Race and Education: A Reader

What ‘white folks who teach in the hood’ get wrong about education, Kenya Downs

I think framing this hero teacher narrative, particularly for folks who are not from these communities, is problematic. The model of a hero going to save this savage other is a piece of a narrative that we can trace back to colonialism; it isn’t just relegated to teaching and learning. It’s a historical narrative and that’s why it still exists because, in many ways, it is part of the bones of America. It is part of the structure of this country. And unless we come to grips with the fact that even in our collective American history that’s problematic, we’re going to keep reinforcing it. Not only are we setting the kids up to fail and the educators up to fail, but most importantly, we are creating a societal model that positions young people as unable to be saved.

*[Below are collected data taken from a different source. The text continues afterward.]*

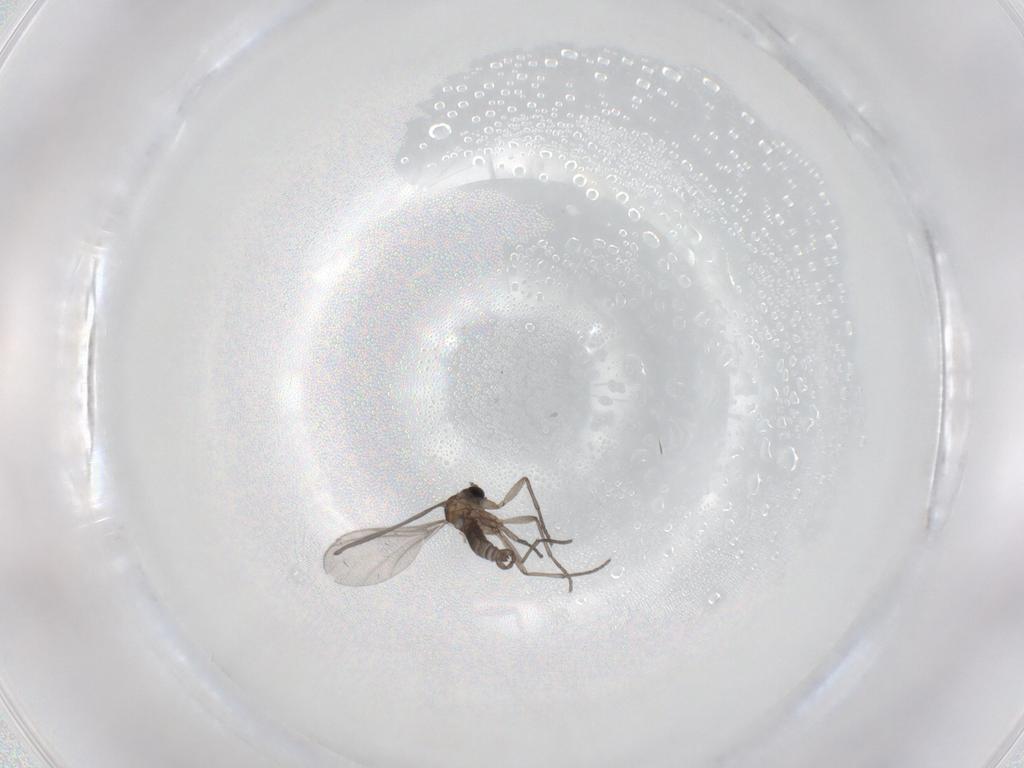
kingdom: Animalia
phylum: Arthropoda
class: Insecta
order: Diptera
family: Sciaridae
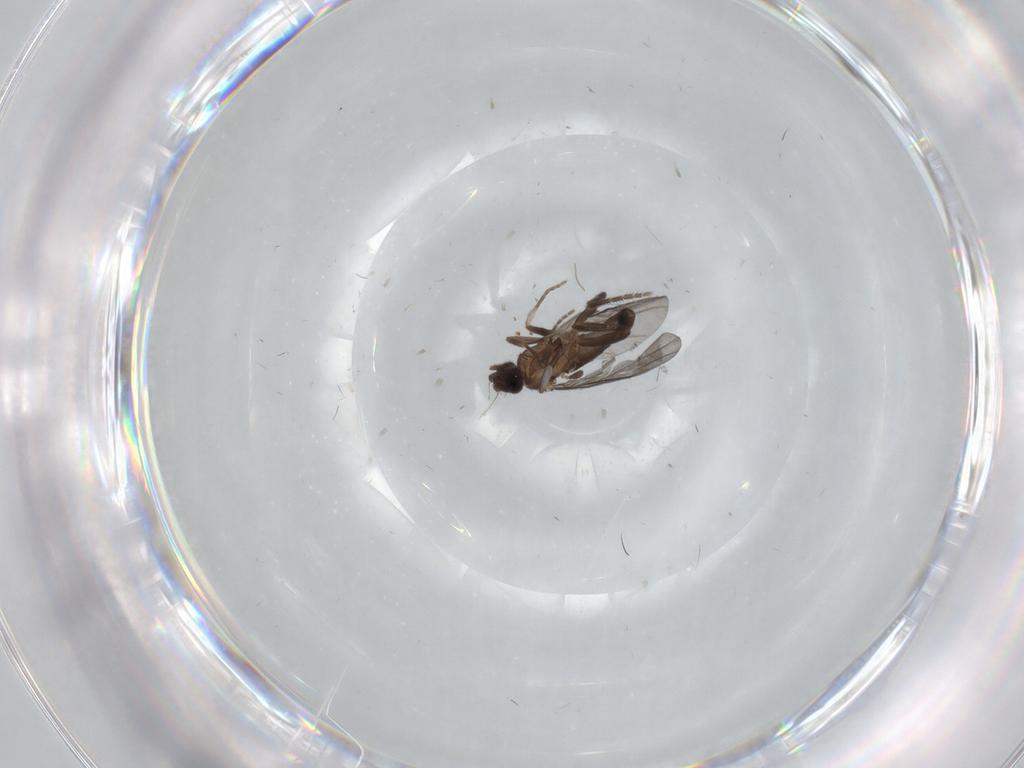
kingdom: Animalia
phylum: Arthropoda
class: Insecta
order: Diptera
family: Phoridae
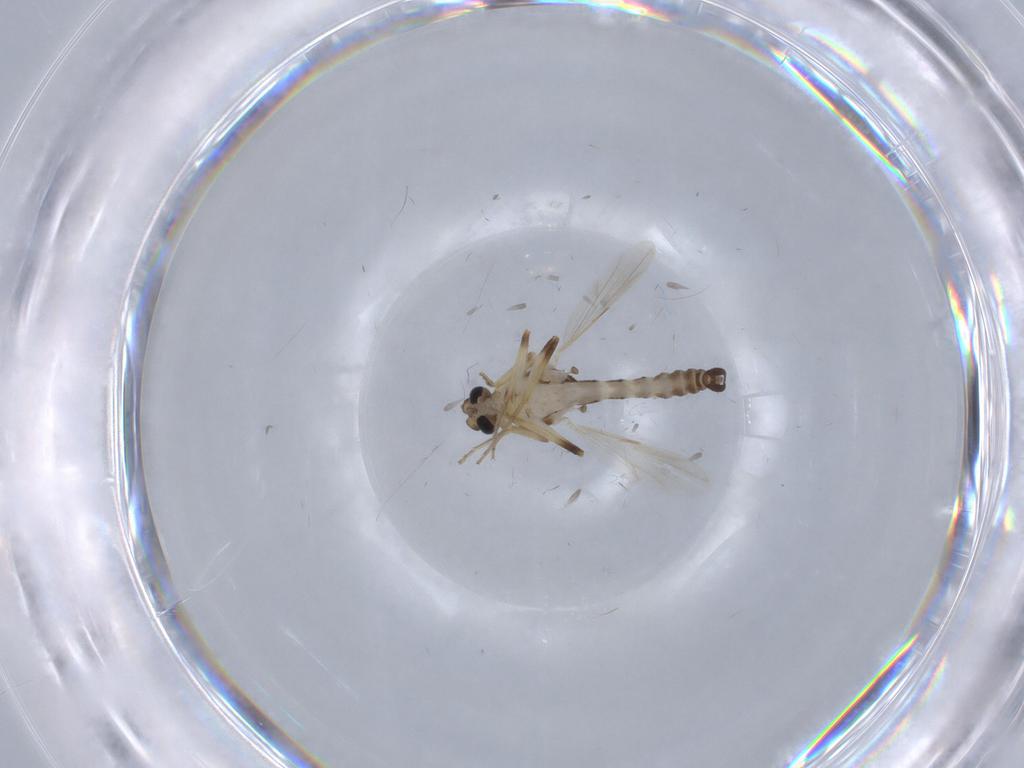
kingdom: Animalia
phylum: Arthropoda
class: Insecta
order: Diptera
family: Ceratopogonidae
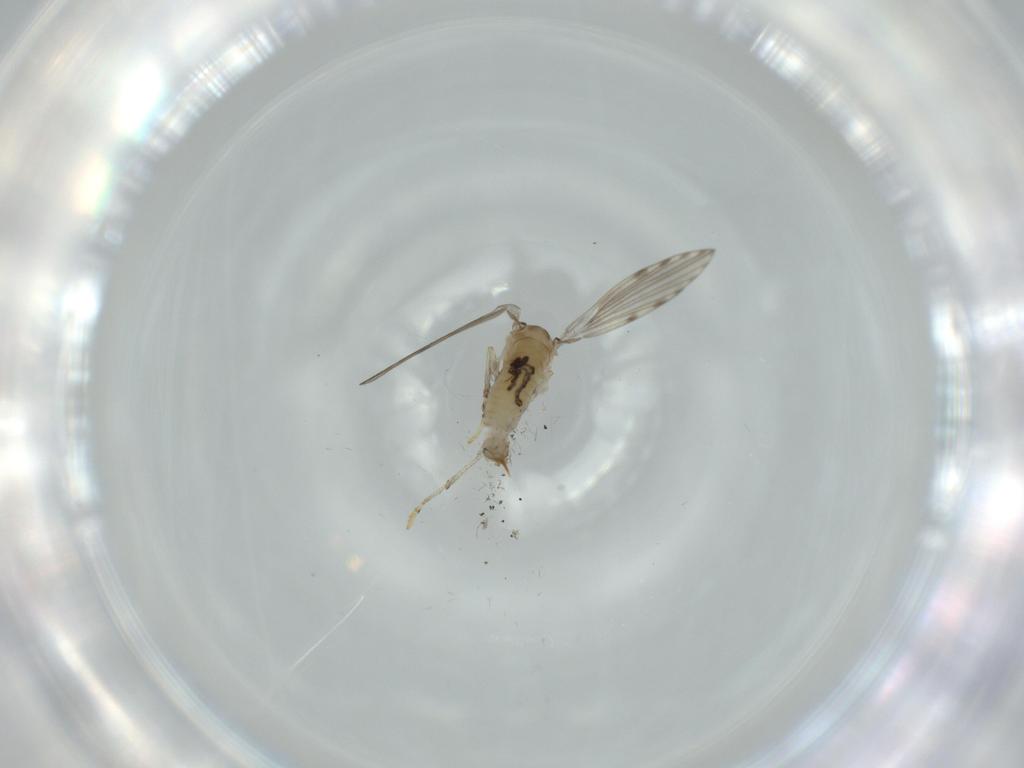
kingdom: Animalia
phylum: Arthropoda
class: Insecta
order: Diptera
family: Psychodidae
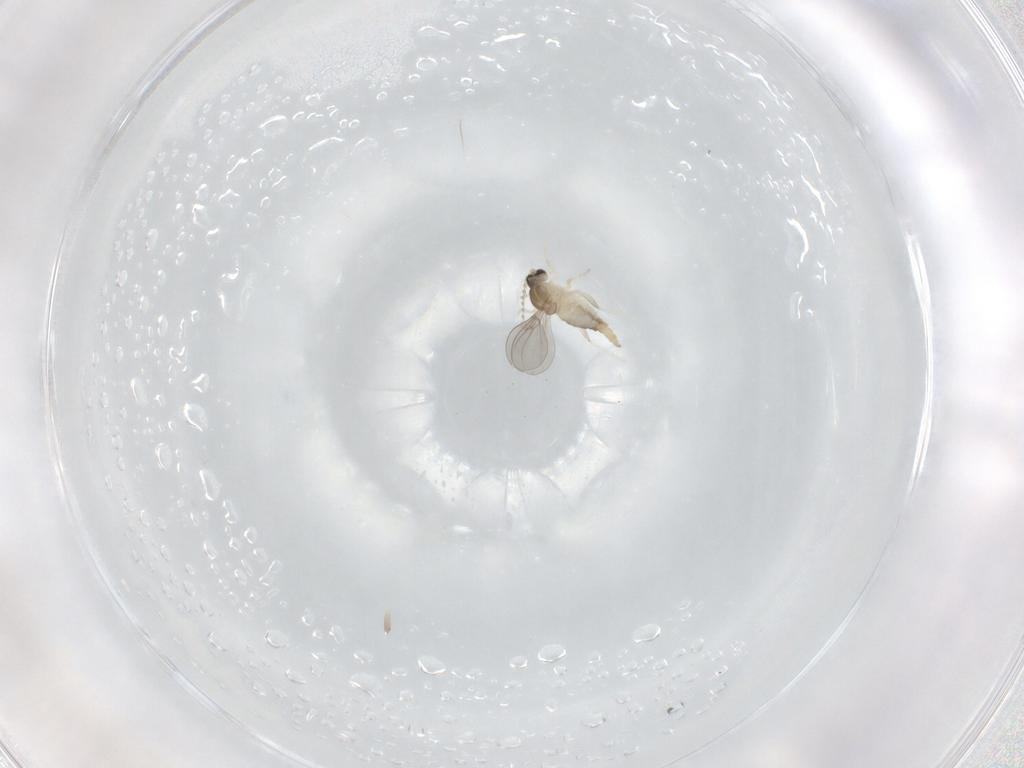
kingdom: Animalia
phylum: Arthropoda
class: Insecta
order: Diptera
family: Cecidomyiidae
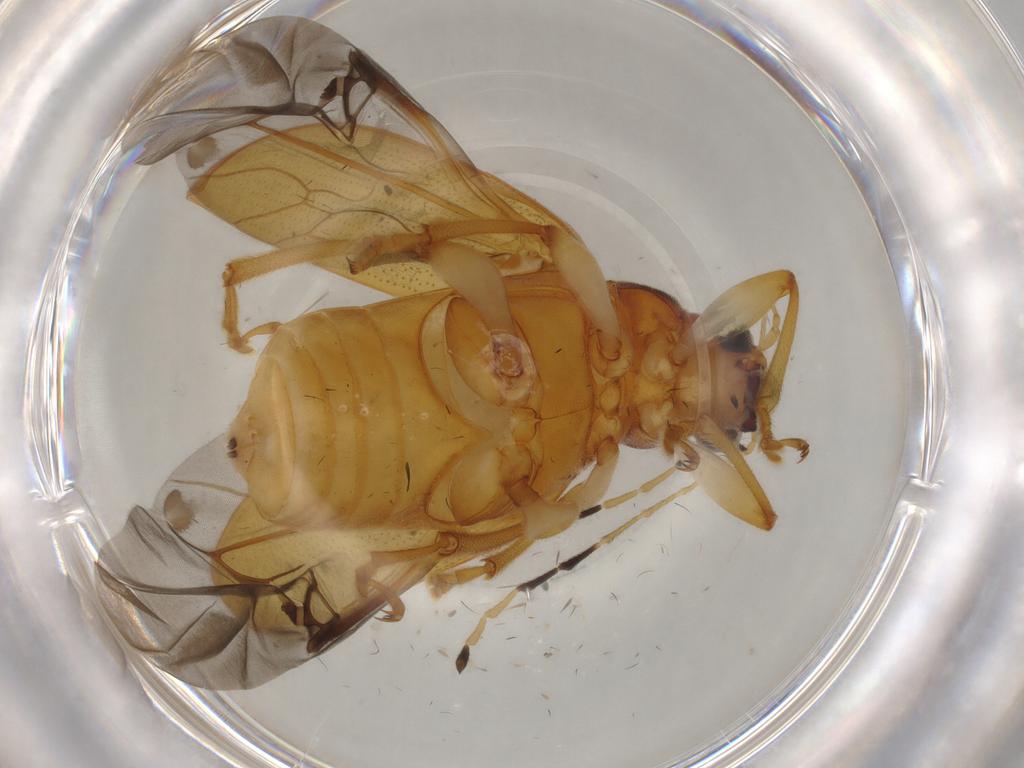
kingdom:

For White Folks Who Teach in the Hood…and the Rest of Y’all Too, Chris Emdin

978-080700640-5

Black boys know too well what it feels like to be a problem — let’s channel that knowledge into innovation, Andre Perry

In some states, fewer than 90 percent of black boys are reading at grade level and dropout rates for males of color continue to be much higher than for other groups. We certainly need solutions, but we don’t need any more “gap closing” measures.

Gap closing implies a white male standard, which actually is the source of institutional racism that needs to be fixed. In this regard, the achievement gap is a process and product that we need to smash up in tiny little pieces.

No one should be surprised that while black males achieve in schools and colleges a gap remains or has even grown. Success won’t be declared when black men and boys catch up to white men; organizations need to catch up with justice.

The overwhelming whiteness of U.S. private schools, in six maps and charts, Emma Brown

“The fact is that, over the years, African American families and non-white families have come to understand that these private schools are not schools that are open to them, especially in light of their traditional role and history related to desegregation of public schools,” he said.

The report recalls how private-school enrollment grew a half-century ago as courts were ordering public schools to integrate. The pattern was particularly pronounced in the South, where massive resistance to integration led to rapid private-school enrollment growth. Even as private-school enrollment has fallen across much of the country in recent decades, it has continued to grow in the South.

5 comments

  1. tultican

    While the colonial mindset should be obvious to all, I am often bemused what I see as another kind of harmful racial bias. While we definitely need teachers of all hues, white liberals who have been working for social justice since they were teenagers deserve a little credit and it might be a good idea to ask them about their perspective. Most of us did not run out to heroically close the reading gap, we just got assigned to a school in a poor and minority neighborhood. Then we fell in love with the kids. I am often the only white guy in my class but those Mexican kids have become “mi gente.” I am not trying to save anyone; I am just one more adult trying to improve the community. But the implication is that because I am white I cannot have any true understanding or real empathy. People who are school and community assets should be praised not denigrated.

      • tultican

        I wasn’t accusing you of anything. I just think people need to be reminded that some of these white teachers have been fighting injustice for a long time. They deserve some respect and not to be told that they have a savior complex and cannot understand the community they are working in. Both may be true in some case but probably false in most cases.

  2. Sandra

    I just read your book, Roadbuilders. I am wondering if you have had the opportunity to read Listen, Liberal. Thomas Frank offers a scathing criticism of meritocracy and the idea that advanced schooling is the answer to the problems of poverty. I just started this book but am intrigued with his criticism of platitudes offered by the liberal “professional class,” which I guess I am a part of.